→ **Work instruction**
Of the lines in the data below, write out exactly those from the one holding "7: (897, 106)" through the one holding "26: (1146, 174)", both included.

→ **Records provided**
-- Opening Marker --

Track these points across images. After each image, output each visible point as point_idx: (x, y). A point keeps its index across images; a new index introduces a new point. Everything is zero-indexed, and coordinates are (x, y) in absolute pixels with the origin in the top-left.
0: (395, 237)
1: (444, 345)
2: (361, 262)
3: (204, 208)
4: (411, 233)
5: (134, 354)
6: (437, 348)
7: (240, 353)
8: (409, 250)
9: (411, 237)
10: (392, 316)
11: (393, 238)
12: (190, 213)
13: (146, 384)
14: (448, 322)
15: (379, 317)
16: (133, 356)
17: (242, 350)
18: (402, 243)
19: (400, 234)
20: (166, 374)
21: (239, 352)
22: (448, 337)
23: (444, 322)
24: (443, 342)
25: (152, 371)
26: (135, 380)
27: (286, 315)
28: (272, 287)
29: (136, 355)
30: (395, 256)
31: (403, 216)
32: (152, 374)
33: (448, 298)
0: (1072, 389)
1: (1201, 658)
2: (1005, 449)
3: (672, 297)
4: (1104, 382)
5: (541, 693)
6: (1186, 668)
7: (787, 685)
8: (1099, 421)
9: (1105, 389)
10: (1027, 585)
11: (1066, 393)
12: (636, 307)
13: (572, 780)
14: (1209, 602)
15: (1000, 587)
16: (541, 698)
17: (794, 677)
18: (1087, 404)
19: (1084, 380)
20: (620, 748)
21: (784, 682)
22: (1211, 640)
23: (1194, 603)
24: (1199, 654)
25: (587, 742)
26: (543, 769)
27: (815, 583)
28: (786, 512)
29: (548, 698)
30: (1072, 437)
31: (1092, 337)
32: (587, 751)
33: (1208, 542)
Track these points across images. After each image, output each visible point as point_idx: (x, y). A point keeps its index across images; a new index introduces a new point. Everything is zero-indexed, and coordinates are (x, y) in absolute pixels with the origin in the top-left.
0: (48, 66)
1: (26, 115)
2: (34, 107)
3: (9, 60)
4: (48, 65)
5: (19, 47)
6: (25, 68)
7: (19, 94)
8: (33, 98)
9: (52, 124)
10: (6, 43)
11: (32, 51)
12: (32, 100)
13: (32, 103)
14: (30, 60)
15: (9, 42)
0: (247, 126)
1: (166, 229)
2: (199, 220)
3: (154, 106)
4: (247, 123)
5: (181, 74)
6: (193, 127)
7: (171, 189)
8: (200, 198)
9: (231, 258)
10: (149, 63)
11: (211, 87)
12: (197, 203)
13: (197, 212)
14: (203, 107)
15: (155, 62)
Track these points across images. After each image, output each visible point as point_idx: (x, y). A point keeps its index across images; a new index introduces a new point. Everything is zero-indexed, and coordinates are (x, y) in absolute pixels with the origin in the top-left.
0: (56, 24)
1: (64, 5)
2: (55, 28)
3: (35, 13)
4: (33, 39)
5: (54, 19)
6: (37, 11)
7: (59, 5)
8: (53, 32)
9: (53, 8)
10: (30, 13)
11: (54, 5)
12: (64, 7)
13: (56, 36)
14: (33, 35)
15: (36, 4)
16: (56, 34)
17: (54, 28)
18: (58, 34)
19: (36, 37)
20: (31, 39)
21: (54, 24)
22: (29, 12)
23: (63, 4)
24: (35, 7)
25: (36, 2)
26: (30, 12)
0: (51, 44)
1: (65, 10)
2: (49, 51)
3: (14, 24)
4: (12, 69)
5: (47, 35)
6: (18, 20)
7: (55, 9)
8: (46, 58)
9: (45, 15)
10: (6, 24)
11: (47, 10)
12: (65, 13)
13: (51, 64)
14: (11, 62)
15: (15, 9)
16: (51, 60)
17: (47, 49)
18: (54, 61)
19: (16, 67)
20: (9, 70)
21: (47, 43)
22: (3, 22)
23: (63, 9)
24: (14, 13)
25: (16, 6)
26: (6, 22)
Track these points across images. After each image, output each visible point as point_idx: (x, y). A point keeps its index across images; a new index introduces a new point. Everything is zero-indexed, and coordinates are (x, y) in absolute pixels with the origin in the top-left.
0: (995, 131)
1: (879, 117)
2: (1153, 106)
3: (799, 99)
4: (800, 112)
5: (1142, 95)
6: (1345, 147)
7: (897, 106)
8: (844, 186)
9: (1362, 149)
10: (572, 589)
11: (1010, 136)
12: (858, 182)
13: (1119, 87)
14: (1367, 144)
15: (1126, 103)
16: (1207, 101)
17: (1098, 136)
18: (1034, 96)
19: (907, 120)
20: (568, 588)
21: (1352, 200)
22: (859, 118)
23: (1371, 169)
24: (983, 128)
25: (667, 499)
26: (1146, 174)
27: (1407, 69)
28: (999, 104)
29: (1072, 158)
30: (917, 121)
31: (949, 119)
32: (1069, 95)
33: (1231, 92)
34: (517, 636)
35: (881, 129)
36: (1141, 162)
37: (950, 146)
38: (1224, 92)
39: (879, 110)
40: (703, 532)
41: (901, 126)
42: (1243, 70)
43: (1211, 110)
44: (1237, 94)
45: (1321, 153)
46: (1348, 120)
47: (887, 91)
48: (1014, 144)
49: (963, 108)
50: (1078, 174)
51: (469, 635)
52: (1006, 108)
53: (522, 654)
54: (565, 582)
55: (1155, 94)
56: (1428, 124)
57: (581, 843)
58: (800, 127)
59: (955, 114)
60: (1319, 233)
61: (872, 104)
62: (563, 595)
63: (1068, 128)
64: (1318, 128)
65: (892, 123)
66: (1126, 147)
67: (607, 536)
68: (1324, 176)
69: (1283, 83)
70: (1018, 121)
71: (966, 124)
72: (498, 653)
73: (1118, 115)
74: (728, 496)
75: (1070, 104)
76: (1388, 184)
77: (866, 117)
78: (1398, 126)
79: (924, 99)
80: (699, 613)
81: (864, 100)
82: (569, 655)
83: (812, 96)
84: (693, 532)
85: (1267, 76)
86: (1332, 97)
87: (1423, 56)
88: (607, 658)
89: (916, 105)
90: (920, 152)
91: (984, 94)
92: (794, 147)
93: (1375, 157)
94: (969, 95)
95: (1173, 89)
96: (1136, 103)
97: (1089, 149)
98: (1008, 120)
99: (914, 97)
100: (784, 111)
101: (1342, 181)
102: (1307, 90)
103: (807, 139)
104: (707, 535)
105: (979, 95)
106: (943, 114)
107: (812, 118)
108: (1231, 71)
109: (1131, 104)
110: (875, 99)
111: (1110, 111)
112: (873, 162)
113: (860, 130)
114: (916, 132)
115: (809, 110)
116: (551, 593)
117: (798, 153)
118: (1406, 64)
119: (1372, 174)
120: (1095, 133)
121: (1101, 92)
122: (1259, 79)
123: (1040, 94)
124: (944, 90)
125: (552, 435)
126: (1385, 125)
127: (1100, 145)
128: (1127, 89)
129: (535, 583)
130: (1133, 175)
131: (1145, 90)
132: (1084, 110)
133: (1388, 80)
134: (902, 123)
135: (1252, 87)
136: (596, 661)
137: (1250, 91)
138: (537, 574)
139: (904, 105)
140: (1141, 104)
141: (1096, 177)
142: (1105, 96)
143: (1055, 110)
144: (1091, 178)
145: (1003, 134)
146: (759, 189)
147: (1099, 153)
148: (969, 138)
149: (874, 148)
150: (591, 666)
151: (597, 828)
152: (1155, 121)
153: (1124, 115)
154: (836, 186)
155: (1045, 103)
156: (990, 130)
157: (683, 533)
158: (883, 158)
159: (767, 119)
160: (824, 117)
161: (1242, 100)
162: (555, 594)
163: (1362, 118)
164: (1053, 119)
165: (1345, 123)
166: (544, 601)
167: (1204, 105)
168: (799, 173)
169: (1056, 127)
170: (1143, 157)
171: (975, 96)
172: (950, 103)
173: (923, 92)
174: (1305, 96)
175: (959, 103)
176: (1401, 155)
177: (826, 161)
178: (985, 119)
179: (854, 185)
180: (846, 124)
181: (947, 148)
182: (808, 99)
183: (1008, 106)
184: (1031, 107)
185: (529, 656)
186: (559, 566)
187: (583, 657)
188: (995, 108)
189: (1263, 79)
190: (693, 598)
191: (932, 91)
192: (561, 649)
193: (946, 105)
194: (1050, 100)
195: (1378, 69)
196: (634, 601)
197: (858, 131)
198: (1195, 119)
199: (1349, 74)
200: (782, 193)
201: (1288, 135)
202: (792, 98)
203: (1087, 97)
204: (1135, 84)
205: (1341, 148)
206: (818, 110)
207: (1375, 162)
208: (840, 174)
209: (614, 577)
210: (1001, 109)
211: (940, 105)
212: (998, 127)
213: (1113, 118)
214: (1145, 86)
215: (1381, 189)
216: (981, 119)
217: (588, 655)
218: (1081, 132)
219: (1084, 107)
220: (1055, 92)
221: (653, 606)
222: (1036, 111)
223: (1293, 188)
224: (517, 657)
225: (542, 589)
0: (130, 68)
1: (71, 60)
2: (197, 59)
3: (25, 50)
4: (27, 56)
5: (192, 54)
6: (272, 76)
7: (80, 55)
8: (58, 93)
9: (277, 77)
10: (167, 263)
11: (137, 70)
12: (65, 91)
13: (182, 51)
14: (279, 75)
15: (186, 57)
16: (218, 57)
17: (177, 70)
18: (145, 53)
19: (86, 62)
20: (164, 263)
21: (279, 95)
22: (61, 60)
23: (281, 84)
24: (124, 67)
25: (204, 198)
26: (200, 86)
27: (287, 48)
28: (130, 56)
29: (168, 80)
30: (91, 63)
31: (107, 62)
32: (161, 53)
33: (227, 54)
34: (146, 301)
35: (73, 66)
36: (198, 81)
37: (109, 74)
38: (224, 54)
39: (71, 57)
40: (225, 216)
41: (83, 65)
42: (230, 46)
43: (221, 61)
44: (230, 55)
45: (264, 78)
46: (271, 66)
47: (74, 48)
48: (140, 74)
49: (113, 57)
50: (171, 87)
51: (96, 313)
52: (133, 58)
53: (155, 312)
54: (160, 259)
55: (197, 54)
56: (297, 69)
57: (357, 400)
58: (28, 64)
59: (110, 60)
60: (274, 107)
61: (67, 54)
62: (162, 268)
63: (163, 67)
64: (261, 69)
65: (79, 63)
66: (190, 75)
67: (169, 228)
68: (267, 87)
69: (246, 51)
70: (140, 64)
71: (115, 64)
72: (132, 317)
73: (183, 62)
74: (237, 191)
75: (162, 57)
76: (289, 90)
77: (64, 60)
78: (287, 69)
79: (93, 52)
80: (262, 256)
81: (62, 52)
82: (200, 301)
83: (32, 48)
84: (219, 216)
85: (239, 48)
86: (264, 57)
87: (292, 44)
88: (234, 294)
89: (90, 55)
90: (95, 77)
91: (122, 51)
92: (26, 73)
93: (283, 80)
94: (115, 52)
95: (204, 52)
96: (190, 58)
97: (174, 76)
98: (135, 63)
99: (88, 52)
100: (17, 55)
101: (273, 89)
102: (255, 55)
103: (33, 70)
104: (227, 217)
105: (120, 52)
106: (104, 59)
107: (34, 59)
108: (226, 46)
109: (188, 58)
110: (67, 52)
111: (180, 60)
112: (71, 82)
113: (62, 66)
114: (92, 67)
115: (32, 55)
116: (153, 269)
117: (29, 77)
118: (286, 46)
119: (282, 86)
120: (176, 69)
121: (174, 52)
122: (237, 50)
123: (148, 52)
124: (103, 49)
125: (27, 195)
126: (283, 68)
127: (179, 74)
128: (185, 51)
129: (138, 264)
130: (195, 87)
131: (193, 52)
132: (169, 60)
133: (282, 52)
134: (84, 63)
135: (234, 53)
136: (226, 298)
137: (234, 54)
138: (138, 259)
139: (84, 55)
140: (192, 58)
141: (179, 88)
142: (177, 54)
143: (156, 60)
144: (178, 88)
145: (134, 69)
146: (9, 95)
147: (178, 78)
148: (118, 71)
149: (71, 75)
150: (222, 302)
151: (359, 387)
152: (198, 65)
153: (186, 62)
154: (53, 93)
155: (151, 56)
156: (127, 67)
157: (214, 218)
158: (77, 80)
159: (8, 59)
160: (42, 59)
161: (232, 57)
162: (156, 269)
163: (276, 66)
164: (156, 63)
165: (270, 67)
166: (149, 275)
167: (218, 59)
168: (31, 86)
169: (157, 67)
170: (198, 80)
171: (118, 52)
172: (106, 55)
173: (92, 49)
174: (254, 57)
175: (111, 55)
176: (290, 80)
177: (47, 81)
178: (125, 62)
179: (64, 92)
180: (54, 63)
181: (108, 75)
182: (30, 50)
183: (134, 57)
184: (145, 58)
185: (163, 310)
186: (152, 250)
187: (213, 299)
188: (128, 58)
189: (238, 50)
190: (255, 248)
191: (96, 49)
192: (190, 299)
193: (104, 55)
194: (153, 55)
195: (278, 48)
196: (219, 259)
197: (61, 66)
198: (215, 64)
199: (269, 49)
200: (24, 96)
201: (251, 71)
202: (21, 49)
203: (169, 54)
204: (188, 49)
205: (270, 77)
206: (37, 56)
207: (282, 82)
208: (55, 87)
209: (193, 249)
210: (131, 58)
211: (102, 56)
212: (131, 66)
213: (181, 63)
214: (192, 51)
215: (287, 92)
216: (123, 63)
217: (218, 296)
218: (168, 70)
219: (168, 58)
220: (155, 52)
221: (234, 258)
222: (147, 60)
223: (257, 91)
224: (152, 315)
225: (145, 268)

-- Closing Marker --

→ **Result**
7: (897, 106)
8: (844, 186)
9: (1362, 149)
10: (572, 589)
11: (1010, 136)
12: (858, 182)
13: (1119, 87)
14: (1367, 144)
15: (1126, 103)
16: (1207, 101)
17: (1098, 136)
18: (1034, 96)
19: (907, 120)
20: (568, 588)
21: (1352, 200)
22: (859, 118)
23: (1371, 169)
24: (983, 128)
25: (667, 499)
26: (1146, 174)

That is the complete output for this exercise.